[Collected data]
◇ ◇ ◇ ◇

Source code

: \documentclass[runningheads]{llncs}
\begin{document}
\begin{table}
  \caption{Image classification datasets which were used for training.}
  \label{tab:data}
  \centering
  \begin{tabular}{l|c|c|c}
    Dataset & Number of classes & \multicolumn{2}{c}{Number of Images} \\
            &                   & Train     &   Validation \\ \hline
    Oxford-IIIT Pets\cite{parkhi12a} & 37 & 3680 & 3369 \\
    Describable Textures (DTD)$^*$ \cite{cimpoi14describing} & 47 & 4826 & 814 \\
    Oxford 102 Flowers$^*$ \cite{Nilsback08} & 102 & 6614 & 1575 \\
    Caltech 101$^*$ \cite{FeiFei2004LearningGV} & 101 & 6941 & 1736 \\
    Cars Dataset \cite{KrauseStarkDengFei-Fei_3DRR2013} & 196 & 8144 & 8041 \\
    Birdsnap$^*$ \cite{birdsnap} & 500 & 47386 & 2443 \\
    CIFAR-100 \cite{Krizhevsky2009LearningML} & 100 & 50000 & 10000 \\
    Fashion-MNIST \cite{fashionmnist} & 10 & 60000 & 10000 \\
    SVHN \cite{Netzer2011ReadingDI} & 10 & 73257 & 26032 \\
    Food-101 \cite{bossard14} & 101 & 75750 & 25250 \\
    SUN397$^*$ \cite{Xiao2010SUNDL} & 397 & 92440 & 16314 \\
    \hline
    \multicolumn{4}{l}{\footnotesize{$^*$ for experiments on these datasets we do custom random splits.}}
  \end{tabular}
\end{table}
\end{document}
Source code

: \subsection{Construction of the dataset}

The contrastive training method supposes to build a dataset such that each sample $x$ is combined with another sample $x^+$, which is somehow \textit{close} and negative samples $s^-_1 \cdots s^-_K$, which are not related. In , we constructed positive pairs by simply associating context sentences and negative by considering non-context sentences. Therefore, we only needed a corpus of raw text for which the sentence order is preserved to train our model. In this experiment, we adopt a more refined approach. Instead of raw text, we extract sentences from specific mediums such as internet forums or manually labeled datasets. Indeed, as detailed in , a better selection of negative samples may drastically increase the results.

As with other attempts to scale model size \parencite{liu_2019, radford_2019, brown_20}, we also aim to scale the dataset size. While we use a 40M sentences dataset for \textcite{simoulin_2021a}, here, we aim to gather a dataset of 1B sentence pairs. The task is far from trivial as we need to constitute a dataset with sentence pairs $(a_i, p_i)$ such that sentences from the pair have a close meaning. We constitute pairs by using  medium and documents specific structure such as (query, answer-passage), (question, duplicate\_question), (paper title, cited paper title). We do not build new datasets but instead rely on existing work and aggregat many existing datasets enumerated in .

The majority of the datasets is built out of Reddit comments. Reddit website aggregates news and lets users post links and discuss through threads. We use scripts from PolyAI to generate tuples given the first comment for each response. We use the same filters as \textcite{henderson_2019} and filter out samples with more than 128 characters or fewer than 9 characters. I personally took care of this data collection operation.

◇ ◇ ◇ ◇

# [What this task involves]
Every entry that appears above should be duplicated exactly.

# [Reply to the task]
Source code

: \documentclass[runningheads]{llncs}
\begin{document}
\begin{table}
  \caption{Image classification datasets which were used for training.}
  \label{tab:data}
  \centering
  \begin{tabular}{l|c|c|c}
    Dataset & Number of classes & \multicolumn{2}{c}{Number of Images} \\
            &                   & Train     &   Validation \\ \hline
    Oxford-IIIT Pets\cite{parkhi12a} & 37 & 3680 & 3369 \\
    Describable Textures (DTD)$^*$ \cite{cimpoi14describing} & 47 & 4826 & 814 \\
    Oxford 102 Flowers$^*$ \cite{Nilsback08} & 102 & 6614 & 1575 \\
    Caltech 101$^*$ \cite{FeiFei2004LearningGV} & 101 & 6941 & 1736 \\
    Cars Dataset \cite{KrauseStarkDengFei-Fei_3DRR2013} & 196 & 8144 & 8041 \\
    Birdsnap$^*$ \cite{birdsnap} & 500 & 47386 & 2443 \\
    CIFAR-100 \cite{Krizhevsky2009LearningML} & 100 & 50000 & 10000 \\
    Fashion-MNIST \cite{fashionmnist} & 10 & 60000 & 10000 \\
    SVHN \cite{Netzer2011ReadingDI} & 10 & 73257 & 26032 \\
    Food-101 \cite{bossard14} & 101 & 75750 & 25250 \\
    SUN397$^*$ \cite{Xiao2010SUNDL} & 397 & 92440 & 16314 \\
    \hline
    \multicolumn{4}{l}{\footnotesize{$^*$ for experiments on these datasets we do custom random splits.}}
  \end{tabular}
\end{table}
\end{document}
Source code

: \subsection{Construction of the dataset}

The contrastive training method supposes to build a dataset such that each sample $x$ is combined with another sample $x^+$, which is somehow \textit{close} and negative samples $s^-_1 \cdots s^-_K$, which are not related. In , we constructed positive pairs by simply associating context sentences and negative by considering non-context sentences. Therefore, we only needed a corpus of raw text for which the sentence order is preserved to train our model. In this experiment, we adopt a more refined approach. Instead of raw text, we extract sentences from specific mediums such as internet forums or manually labeled datasets. Indeed, as detailed in , a better selection of negative samples may drastically increase the results.

As with other attempts to scale model size \parencite{liu_2019, radford_2019, brown_20}, we also aim to scale the dataset size. While we use a 40M sentences dataset for \textcite{simoulin_2021a}, here, we aim to gather a dataset of 1B sentence pairs. The task is far from trivial as we need to constitute a dataset with sentence pairs $(a_i, p_i)$ such that sentences from the pair have a close meaning. We constitute pairs by using  medium and documents specific structure such as (query, answer-passage), (question, duplicate\_question), (paper title, cited paper title). We do not build new datasets but instead rely on existing work and aggregat many existing datasets enumerated in .

The majority of the datasets is built out of Reddit comments. Reddit website aggregates news and lets users post links and discuss through threads. We use scripts from PolyAI to generate tuples given the first comment for each response. We use the same filters as \textcite{henderson_2019} and filter out samples with more than 128 characters or fewer than 9 characters. I personally took care of this data collection operation.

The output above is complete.